Les « pélites » rouges du Permien sont souvent fossilifères, mais ne sont pas faciles à étudier : ce sont des sédiments souvent solidifiés qui résistent à l’érosion, ce qui complique les opérations de fouilles. Soulevées par le plissement alpin au Miocène (vers 10 millions d’années), elles se retrouvent ici en montagne, où les fortes déclivités compliquent la progression et les prospections. Les techniques d’alpinisme sont pratiques pour atteindre les sites compliqués.

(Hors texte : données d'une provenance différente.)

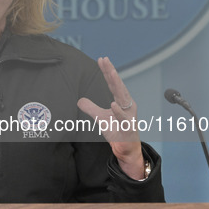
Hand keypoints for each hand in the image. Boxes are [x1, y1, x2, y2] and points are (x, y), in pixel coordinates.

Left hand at [77, 57, 144, 179]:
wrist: (125, 149)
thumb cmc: (116, 131)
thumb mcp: (100, 118)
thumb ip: (91, 108)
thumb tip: (80, 100)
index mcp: (122, 101)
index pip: (113, 84)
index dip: (107, 71)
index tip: (102, 59)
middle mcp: (127, 106)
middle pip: (118, 86)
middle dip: (112, 72)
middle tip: (105, 60)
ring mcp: (129, 116)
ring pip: (123, 98)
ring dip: (117, 85)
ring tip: (110, 73)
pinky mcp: (129, 128)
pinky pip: (124, 119)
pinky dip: (118, 111)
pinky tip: (113, 104)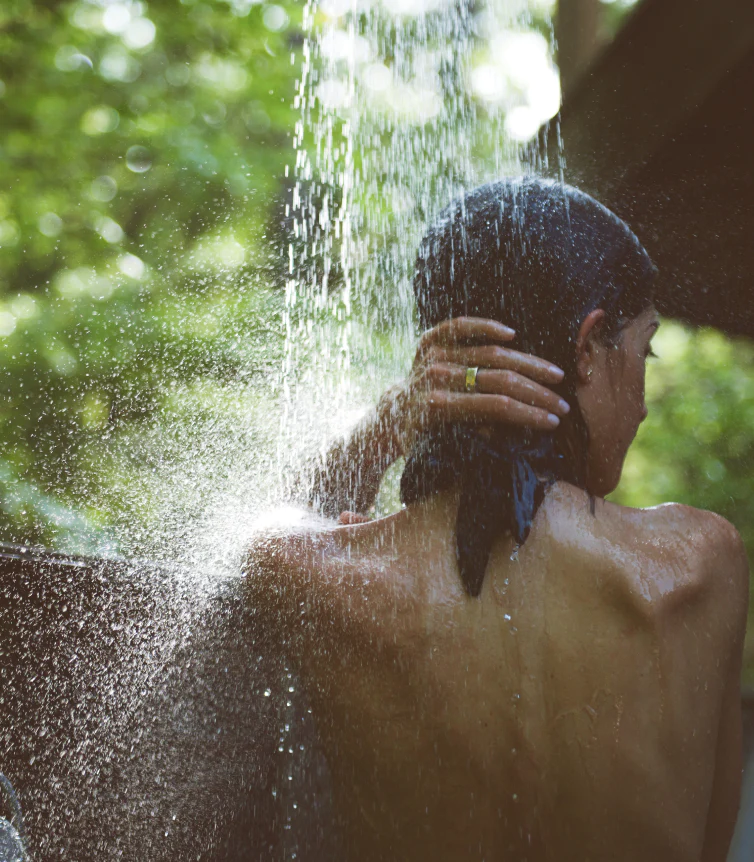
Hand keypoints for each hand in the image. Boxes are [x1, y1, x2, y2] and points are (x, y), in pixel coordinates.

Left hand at [391, 317, 569, 453]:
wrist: (390, 414)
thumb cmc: (421, 437)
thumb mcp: (443, 448)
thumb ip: (474, 438)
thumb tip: (511, 429)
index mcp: (438, 407)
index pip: (496, 406)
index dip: (528, 414)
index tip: (553, 421)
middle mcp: (436, 377)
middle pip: (499, 379)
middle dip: (537, 393)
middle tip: (563, 403)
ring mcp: (432, 355)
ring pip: (490, 352)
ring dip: (528, 363)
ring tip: (555, 375)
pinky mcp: (428, 340)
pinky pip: (460, 325)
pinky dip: (486, 326)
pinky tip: (512, 335)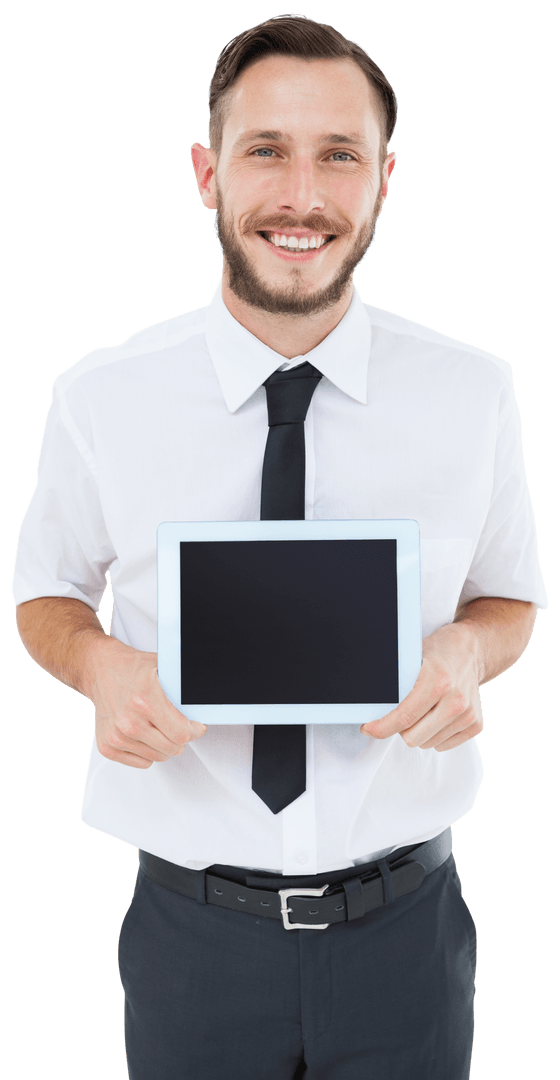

Parmi celles-ci, les méthodes de canyoning permettent de descendre dans les cours d’eau qui ont sculpté de profonds canyons et permettent d’examiner les surfaces érodées, de rechercher des zones favorables à la fossilisation. Le paléontologue doit se faire un peu aventurier pour débusquer des fossiles inédits. Nos ancêtres ont d’ailleurs utilisé ces méthodes d’alpinisme dans ce massif pour aller dénicher des minéraux comme le cuivre natif dès l’antiquité et pendant le Moyen-Âge. Aujourd’hui, ces anciennes mines ne sont accessibles qu’avec des techniques alpines (comme le rappel par exemple) dans les falaises des gorges de Daluis.


Le massif du Dôme de Barrot, remarquable et sauvage, n’a pas livré tous ces secrets et nous en continuons l’exploration, sous le regard des loups qui arpentent aussi ces territoires. D’autres trésors scientifiques nous y attendent.